Ferreira da Silva lembra que há somente uma coisa importante, uma única seriedade séria, a saber: "Varrer da nossa consciência o inessencial, o que não se relaciona com a ação que se busca por si mesma, votando à sátira, à ironia e ao escárnio todos os falsos ídolos. Só há uma seriedade séria: mas esta não é lúgubre ou taciturna, crispada e sofredora, mas sim vivificante, generosa e criadora"[28]
Conclusão
Ferreira da Silva inspira-se no modelo arquetipal platônico, para definir a dinâmica da cultura. Esta decorre de um arquétipo que lhe é anterior. Por isso, a crítica culturológica pressupõe, no seu pensamento, uma reflexão sobre os fundamentos primordiais do mundo humano. O pensador paulista critica, como insuficiente, a concepção cultural decorrente do arquétipo do mito do progresso indefinido, que coisificou uma realidade irredutível ao mundo dos fenômenos: o espírito humano. O caminho para encontrar o domínio do verdadeiramente humano é, para Ferreira da Silva, o da abertura ao Ser, que constitui o único arquétipo filosoficamente aceitável. Esse é também o caminho do reconhecimento da essência do homem como ek-sistência. O homem é, como diz o pensador paulista, repetindo Heidegger, o vizinho do Ser. Ferreira da Silva deixa claro que "o homem é sujeito de um destino instituidor de sua própria realidade histórica, em relação ao qual pode se intimisar. O homem habita um domínio onde, o que está em jogo, é algo que supera o homem, mas que o superando, lança-o em sua situação própria"[29]. A idéia de ek-sistência é a peça chave da filosofia ferreiriana da cultura. Porque é ek-sistente, o homem está aberto à vivência do mundo eidético e é irredutível ao geograficamente dado. Porque é ek-sistente, o homem é irredutível às utopias, graças à fundação poética de sua essência. Porque é ek-sistente, é possível para o homem viver uma moral lúdica, na qual supere o mito do progresso indefinido.

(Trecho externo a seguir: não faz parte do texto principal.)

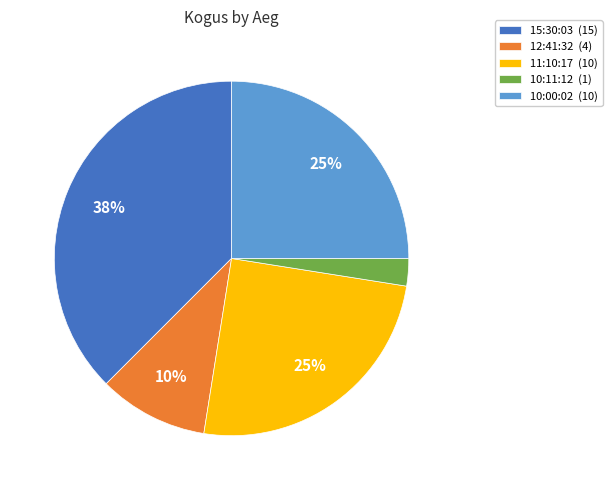

What percentage is the 11:10:17 (10) slice, to the nearest percent?

25%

[1] Ferreira da Silva, "O Andróptero", in: Obras Completas, Volume I, ( Introdução de Miguel Reale), São Paulo: Instituto Brasileiro de Filosofia, 1964, pg. 17.
[2] "O Andróptero", op.cit., pg. 18.
[3] "O Andróptero", op. cit., pgs. 17-18.
[4] Citado por Ferreira da Silva, in: "O Andróptero", op. cit., pg. 19.
[5] "O Andróptero", op. cit., ibid.
[6] "O Andróptero", op. cit., pg. 20.
[7] " O Andróptero", ibid.
[8] "O Andróptero", op. cit., pg. 21.
[9] Ferreira da Silva, "Utopia e liberdade", op. cit., vol. I, pg. 61.
[10] "Utopia e liberdade", op. cit., ibid.
[11] "Utopia e liberdade", ob. cit., ibid.
[12] "Utopia e liberdade", op. cit., pg. 62.
[13] "Utopia e liberdade", ob. cit., ibid.
[14] "Utopia e liberdade", ob. cit., pg. 63.
[15] "Utopia e liberdade", op. cit., ibid.
[16] "Utopia e liberdade", op. cit., pg. 64.
[17] "Utopia e liberdade", op. cit., ibid.
[18] "Utopia e liberdade", ob. cit., ibid.
[19] "Utopia e liberdade", op. cit., pg. 64-65.
[20] "Utopia e liberdade", op. cit., pg. 65.
[21] "Utopia e liberdade", op. cit., ibid.
[22] "Utopia e liberdade", op. cit., ibid.
[23] "Para uma moral lúdica", Obras completas, vol. I, op. cit., pg. 137.
[24] "Para uma moral lúdica", op. cit., pg. 137-138.
[25] "Para uma moral lúdica", op. cit., pg. 138-139.
[26] "Para uma moral lúdica", op. cit., pg. 141.
[27] "Para uma moral lúdica", op. cit., ibid.
[28] "Para uma moral lúdica", op. cit., ibid.
[29] Ferreira da Silva, "A concepção do homem segundo Heidegger", in: Obras Completas, op. cit., vol. I, pg. 259.